With the festive season round the corner and banks lowering interest rates on various loans, many will look into buying a home, a car or those ever-tempting consumer durables. A credit report plays an important role when it comes to getting a loan. In an interview with Firstpost, Arun Thukral, Managing Director, Credit Information Bureau India Limited, or Cibil, answers questions about the credit report, credit score and how a good score equals to better loan deals.
Excerpts from the interview:
What is a credit score and what’s a credit report? People get confused, could you please explain.
Credit report is factual month to month credit history of the individual. Credit score is a numerical summary of the same report. It’s a three digit number ranging from three hundred to nine hundred. Higher the score, more credit worthy that individual would be. And the risk initiated with that transaction will be the least. The nearer to lowest number would be of higher risk individual.
What are the important parameters that go into making the score/report?
As I said, the credit report is a factual month to month credit history of the person. The data is as per the information received by the credit granter. The credit history of that individual, the number of (loan) inquiries, what products (he’s looking for) etc, all that goes, as detailed information is given on the report. The score is a three digit number, which would be built on the history, and the (kind of) inquires, the number of inquires, is summarized there. And, we arrive at the score.
Can someone with a good score get better rates as far as loans goes?
If you have a good score, you can actually go and negotiate with the credit granter to give you better terms and conditions. I know a lot of people who have gone for a housing loan and did not have to pay a processing fee (due to a high score), and they have also been able to negotiate a lower interest rate, as compared to the standard (rate) with the bank.
Good score= Better deals?
Absolutely, you can always negotiate and ask them. They are also interested in getting good customers. And they wouldn’t want to lose out that opportunity, they will always be able to negotiate and get better terms.
Assuming that there is an error in the report, what does a consumer have to do to get the error rectified? Approach Cibil or approach the bank?
You can go to both. Logically, you are the bank’s customer, and in case of an error, it has to be validated and corrected by the concern credit granter. At Cibil, we have a service called dispute resolution. You go on our website www.cibil.com/disputeresolution (and do the needful). The moment the error is re-validated and the credit granter identifies the error, the banks is suppose to correct it and send it to us and we will inform you appropriately. But, if the bank says that their data is correct (it’s not an error) the report does not change and remains the same. As per the CIC regulation Act, the window give for resolution is 30 days.
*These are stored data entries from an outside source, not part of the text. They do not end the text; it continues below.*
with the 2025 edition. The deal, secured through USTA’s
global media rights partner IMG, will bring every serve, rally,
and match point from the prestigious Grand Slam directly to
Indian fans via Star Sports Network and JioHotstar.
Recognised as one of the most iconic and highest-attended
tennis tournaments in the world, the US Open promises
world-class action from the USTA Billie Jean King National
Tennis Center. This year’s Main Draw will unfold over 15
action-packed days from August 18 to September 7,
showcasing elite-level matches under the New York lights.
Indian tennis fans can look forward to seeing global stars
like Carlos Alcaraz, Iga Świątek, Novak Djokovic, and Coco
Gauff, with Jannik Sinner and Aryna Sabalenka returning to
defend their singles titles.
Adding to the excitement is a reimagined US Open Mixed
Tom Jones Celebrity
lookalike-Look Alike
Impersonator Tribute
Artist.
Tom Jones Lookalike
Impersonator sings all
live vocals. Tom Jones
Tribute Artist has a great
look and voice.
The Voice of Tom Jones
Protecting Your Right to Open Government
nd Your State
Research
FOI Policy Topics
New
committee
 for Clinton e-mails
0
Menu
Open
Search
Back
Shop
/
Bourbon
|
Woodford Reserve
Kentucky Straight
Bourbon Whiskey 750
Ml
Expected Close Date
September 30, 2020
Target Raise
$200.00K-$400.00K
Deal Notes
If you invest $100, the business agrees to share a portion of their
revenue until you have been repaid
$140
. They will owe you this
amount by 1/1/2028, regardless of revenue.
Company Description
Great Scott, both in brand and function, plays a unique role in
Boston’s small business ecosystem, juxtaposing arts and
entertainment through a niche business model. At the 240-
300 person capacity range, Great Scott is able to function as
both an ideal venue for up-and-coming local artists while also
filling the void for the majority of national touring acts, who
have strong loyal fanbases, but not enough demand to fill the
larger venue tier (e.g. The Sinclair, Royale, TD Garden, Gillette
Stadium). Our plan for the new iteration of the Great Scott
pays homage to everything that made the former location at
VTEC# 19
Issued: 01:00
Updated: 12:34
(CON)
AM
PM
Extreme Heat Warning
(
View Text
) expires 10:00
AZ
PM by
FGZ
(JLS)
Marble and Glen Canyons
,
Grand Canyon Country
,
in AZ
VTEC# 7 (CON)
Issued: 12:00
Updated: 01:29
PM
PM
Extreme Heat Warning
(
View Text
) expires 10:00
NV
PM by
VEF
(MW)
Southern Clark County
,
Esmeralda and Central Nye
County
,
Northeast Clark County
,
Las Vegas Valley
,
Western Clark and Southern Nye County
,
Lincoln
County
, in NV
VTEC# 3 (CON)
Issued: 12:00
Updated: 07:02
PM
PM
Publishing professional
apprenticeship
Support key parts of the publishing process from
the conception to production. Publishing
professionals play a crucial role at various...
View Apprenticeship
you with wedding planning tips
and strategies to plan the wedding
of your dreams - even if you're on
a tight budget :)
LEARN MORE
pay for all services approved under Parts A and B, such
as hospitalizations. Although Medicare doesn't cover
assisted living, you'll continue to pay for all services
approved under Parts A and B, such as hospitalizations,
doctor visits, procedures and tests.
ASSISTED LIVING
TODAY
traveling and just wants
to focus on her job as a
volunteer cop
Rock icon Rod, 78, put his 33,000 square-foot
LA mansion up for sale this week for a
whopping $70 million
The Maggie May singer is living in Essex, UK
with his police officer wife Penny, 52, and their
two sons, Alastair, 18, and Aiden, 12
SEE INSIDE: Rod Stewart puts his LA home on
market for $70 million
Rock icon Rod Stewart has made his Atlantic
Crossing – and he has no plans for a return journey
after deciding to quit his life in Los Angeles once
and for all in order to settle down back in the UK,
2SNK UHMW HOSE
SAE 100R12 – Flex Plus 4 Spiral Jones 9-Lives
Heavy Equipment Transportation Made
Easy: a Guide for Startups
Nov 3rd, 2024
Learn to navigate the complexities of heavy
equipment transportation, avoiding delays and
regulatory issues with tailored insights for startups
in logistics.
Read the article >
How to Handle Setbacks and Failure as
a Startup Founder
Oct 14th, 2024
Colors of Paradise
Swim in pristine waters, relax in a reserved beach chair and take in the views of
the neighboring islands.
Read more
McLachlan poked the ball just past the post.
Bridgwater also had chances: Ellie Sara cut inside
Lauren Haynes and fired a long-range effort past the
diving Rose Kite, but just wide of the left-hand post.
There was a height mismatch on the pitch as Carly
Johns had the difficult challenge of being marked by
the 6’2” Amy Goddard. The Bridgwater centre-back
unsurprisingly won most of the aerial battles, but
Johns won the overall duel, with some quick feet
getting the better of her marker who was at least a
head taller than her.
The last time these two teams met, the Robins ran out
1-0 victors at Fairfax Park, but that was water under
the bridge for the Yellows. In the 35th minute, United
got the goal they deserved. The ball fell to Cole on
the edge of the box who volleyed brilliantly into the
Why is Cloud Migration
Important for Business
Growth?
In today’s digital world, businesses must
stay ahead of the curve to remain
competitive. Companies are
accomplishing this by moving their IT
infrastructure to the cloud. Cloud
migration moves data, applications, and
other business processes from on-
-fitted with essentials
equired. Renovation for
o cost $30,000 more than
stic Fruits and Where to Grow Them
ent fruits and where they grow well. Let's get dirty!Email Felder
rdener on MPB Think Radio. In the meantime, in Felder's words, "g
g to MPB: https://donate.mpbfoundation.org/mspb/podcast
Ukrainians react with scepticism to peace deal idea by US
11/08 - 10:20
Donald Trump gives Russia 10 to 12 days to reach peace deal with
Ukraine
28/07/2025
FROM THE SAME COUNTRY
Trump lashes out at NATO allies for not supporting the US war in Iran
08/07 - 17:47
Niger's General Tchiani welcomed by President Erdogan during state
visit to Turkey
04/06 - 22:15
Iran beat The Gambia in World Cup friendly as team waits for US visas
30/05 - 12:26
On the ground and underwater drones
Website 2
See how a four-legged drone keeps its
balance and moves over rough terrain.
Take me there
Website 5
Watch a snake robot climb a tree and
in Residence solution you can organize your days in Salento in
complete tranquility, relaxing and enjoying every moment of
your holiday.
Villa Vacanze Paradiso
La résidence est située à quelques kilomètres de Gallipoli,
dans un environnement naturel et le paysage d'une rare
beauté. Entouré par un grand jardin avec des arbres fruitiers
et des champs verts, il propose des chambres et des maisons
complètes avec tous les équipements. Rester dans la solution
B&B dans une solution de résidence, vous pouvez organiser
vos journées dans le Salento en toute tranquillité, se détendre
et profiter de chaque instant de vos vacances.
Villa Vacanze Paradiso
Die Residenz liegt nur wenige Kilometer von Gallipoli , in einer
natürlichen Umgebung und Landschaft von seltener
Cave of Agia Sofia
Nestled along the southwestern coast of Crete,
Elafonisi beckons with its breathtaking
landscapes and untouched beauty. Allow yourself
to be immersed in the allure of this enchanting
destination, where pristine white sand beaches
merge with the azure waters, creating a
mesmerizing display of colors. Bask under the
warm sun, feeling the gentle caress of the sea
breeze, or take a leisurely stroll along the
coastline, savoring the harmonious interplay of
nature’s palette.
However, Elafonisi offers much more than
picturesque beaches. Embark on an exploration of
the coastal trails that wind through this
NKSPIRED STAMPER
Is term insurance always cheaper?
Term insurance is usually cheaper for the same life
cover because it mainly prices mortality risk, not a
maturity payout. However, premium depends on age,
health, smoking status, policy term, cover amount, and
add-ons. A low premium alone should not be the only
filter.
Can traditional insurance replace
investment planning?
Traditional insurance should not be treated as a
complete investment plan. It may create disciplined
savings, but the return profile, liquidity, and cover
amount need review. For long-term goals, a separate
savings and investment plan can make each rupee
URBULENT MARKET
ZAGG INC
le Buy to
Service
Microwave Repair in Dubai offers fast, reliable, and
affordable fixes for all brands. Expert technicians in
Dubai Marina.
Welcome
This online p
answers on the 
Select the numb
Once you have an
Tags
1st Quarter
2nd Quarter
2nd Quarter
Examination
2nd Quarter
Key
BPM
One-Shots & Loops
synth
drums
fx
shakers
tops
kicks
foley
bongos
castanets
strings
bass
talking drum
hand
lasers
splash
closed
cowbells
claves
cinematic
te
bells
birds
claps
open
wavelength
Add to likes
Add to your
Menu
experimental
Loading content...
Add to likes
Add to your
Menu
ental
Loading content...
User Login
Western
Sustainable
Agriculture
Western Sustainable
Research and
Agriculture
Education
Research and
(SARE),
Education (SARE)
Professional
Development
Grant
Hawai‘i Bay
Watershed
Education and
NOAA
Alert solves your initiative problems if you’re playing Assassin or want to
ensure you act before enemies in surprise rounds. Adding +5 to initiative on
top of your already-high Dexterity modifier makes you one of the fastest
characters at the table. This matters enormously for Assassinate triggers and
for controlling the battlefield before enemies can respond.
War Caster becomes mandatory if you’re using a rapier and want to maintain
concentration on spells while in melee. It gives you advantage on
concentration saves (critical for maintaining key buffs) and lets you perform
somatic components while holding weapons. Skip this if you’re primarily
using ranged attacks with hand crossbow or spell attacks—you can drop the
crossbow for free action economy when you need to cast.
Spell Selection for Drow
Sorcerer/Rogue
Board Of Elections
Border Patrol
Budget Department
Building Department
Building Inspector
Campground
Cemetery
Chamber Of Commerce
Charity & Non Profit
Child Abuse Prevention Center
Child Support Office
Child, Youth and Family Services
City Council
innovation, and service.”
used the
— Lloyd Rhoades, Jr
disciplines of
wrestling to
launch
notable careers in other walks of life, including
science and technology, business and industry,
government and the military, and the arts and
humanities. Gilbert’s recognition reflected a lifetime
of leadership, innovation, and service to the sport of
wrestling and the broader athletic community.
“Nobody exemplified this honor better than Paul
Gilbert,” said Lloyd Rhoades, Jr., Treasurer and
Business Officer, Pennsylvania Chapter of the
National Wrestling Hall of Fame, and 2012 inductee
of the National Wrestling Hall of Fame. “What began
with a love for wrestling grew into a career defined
How can one intentionally improve their credit score?
One, the score is dynamic number, it could be low or high today and it could change over a period of time depending upon your (payment) behavior pattern and how your credit history moves.
The thumb rule is that you should pay all your obligations and clear all you payments as per the EMI dates. You should never delay. As far as credit card goes, you should to the pay full (total amount due) amount. If you cannot pay the full amount, at least pay the minimum amount due. As long as your history remains clean and you continue to pay and meet your obligations, there is no way that you will get a lower score.
What are the common misconceptions that consumers have about credit reports/scores?
There are no misconceptions as such, since we have a lot of education initiatives that we do. The only thing that the consumer should understand is that every credit granter has its internal policy (For loan approval). And, a credit report and credit score is a very critical element, but it’s one of the variables that they (banks) use while taking a decision while entertaining the application, deciding on the credit limit and like. It is not only because of Cibil’s report but it’s an over all decision that they will take. If you go to one credit granter, he would entertain the loan application with an “X” score and you might go to another credit granter and he might not.
Could you throw some light on the Cibil’s new score 2.0
We launched the first score in 2007. (With the new score) the whole objective was to address the changing behavior of the consumers and the landscape change of the credit industry, we actually re-calibrated the score and came out with the new score. The range (300-900) still remains the same. The only difference is, let’s say you had a score of 800 earlier it might now be around 750. This depends on case to case basis. This does not mean that your credit worthiness has gone down. It just means that the cut-off level which the banks are using will be lower. Another part of the new score version 2.0 is that we have come out with a risk index 1-5 (for new to credit consumers). Earlier, such borrowers had a thin file, and we needed a credit history of at least of six months to come out with a score. So, as per risk index the highest risk is 1 and the lowest risk is 5. Due to this (risk index) more people will come into the credit bracket, and credit penetration will increase. Earlier banks were a little averse to give credit to new borrowers; risk index would help banks to judge their (new borrowers) creditworthiness better with the risk index.